NonOpioid Analgesia Flashcards
Describe the major mechanism of action of NSAIDS
Inhibit the biosynthesis of prostaglandins by preventing the substrate arachidonic acid from binding to the cyclooxygenase enzyme active site.
According to Dr. C’s PowerPoint, which nonopioids are centrally acting?
Clonidine
Dex
Ketamine
Magnesium
What forms does the COX enzyme exist in?
COX-1 isoenzyme
COX-2 isoenzyme
Name three functions of COX-1 Isoenzyme?
-Maintenance of normal renal function in the kidneys
-Mucosal protection in the GI tract
-Production of proaggregatory thromboxane A2 in the platelets
What is the only COX-2 selective inhibitor available?
Celecoxib (Celebrex)
COX-2 expression can be induced by? Leading to?
Inflammatory mediators in many tissues, therefore, plays a role in the mediation of pain, inflammation, and fever.
What are the benefits of coxibs (cox-2 selective inhibitors)?
Improved quality of analgesia
Reduced incidence of GI side effects
No platelet inhibition
All NSAIDs are weakly basic or weakly acidic?
Weakly acidic
How long does GI absorption of NSAIDS take
within 15-30 minutes
What organ metabolizes most NSAIDs?
Liver
How are NSAIDs excreted?
into urine or bile
How does reduced renal function affect NSAIDs?
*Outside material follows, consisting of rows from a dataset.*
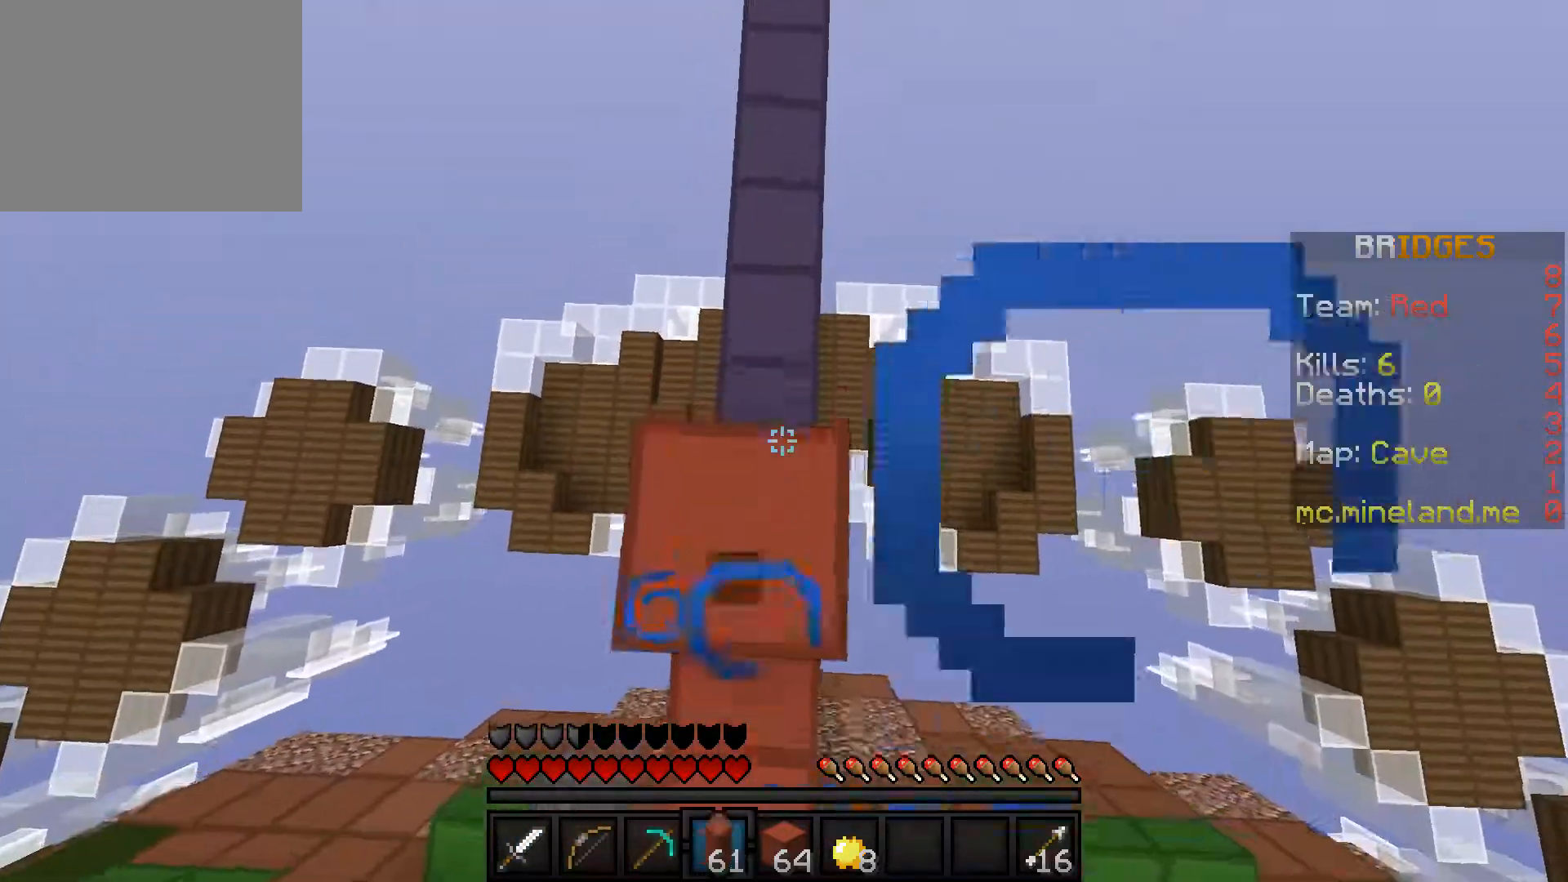
{"keys": ["w"], "events": []}
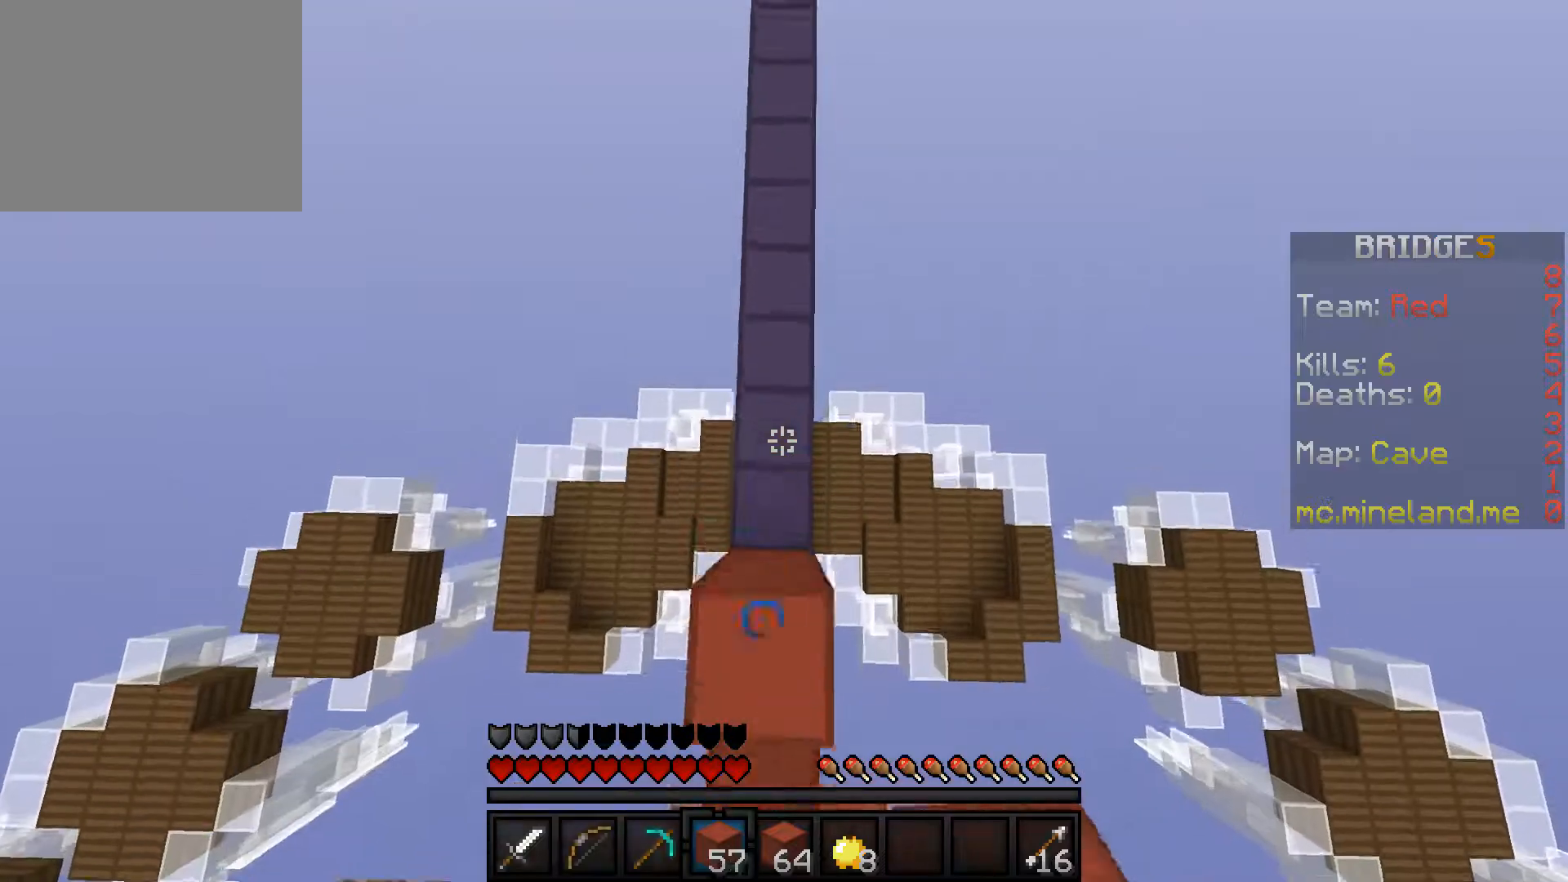
{"keys": ["w"], "events": []}
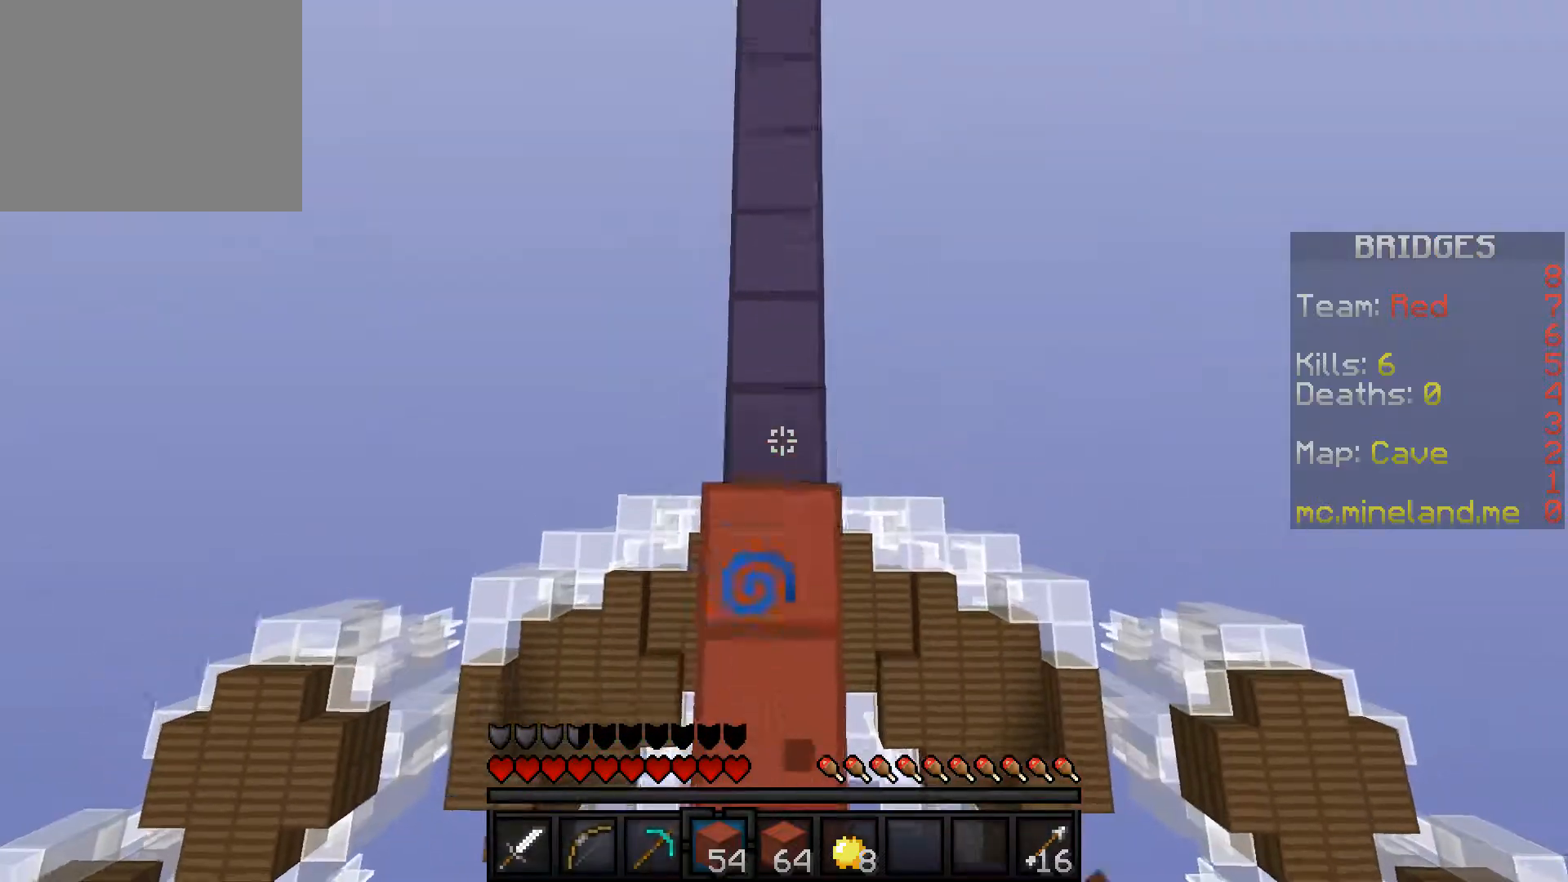
{"keys": ["w"], "events": []}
Prolongs half-life, the dose should be lowered proportionally in patients with impaired kidney function
Moderate to severe liver disease impairs NSAID metabolism, increasing the potential for?
Toxicity
Is the volume of distribution of NSAIDs high or low?
Low. 0.1-0.3L/kg, suggesting minimal tissue binding.
Why does Celecoxib (Celebrex) not impact platelet function?
Celecoxib is a COX-2 Selective inhibitor. There is no COX-2 isoenzyme in platelets.
What patient population is contraindicated to give nonselective NSAIDs to?
GI Gastric Sleeve, Roux-N-Y surgeries due to the risk of ulcers, perforation, and bleeding.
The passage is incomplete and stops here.